Q: Did you have any particular literary models in mind when you were writing Panama Fever, either fictional or non-fictional?
I’m not sure I would presume to have ‘literary models’, although I read some fascinating fiction around the subject. There is a great novel called Pueblos Perdidos by Gil Blas Tejeira, which tells the story of the canal from the point of view of the indigenous peoples of the huge area flooded by the Americans. West Indian fiction writers who address the issue of working on the canal include Claude McKay, George Lamming and Eric Walrond. An American viewpoint, written as a gung-ho adventure story is Rex Beach’s The Ne’er Do Well. The novel that, for me, the story kept evoking was Conrad’s masterpiece Nostromo. It has the same extremes, the culture clashes, the strangeness of a very foreign land.
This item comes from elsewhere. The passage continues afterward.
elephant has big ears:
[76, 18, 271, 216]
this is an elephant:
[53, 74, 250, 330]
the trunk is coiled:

Q: Finally, I was wondering if you could tell us what you’re working on at the moment? I’m sure anyone who has read Panama Fever will be anxious to know what you’ll be writing next.
I am working now on a new history of the British Empire in the Caribbean, from the first planting of sugar in Barbados in the 1640s through to the abolition of slavery in the 1830s. The plan is to tell the story through five or six of the big planter families, whose rise and fall mirrors that of the empire itself – the first generation is the adventurers, buccaneers and entrepreneurs. Their sons and grandsons become fabulously rich and powerful grandees; the fourth and fifth generations invariably ruin the family through extravagance, vice and madness. I’m looking forward to spending as much time in the Caribbean researching as I can get away with! I’m sure all readers of Panama Fever will be awaiting that eagerly.
Thanks, Matthew for talking to donowdo.com. Panama Fever: The Battle to Build the Canal by Matthew Parker is available now, and is published by Hutchinson.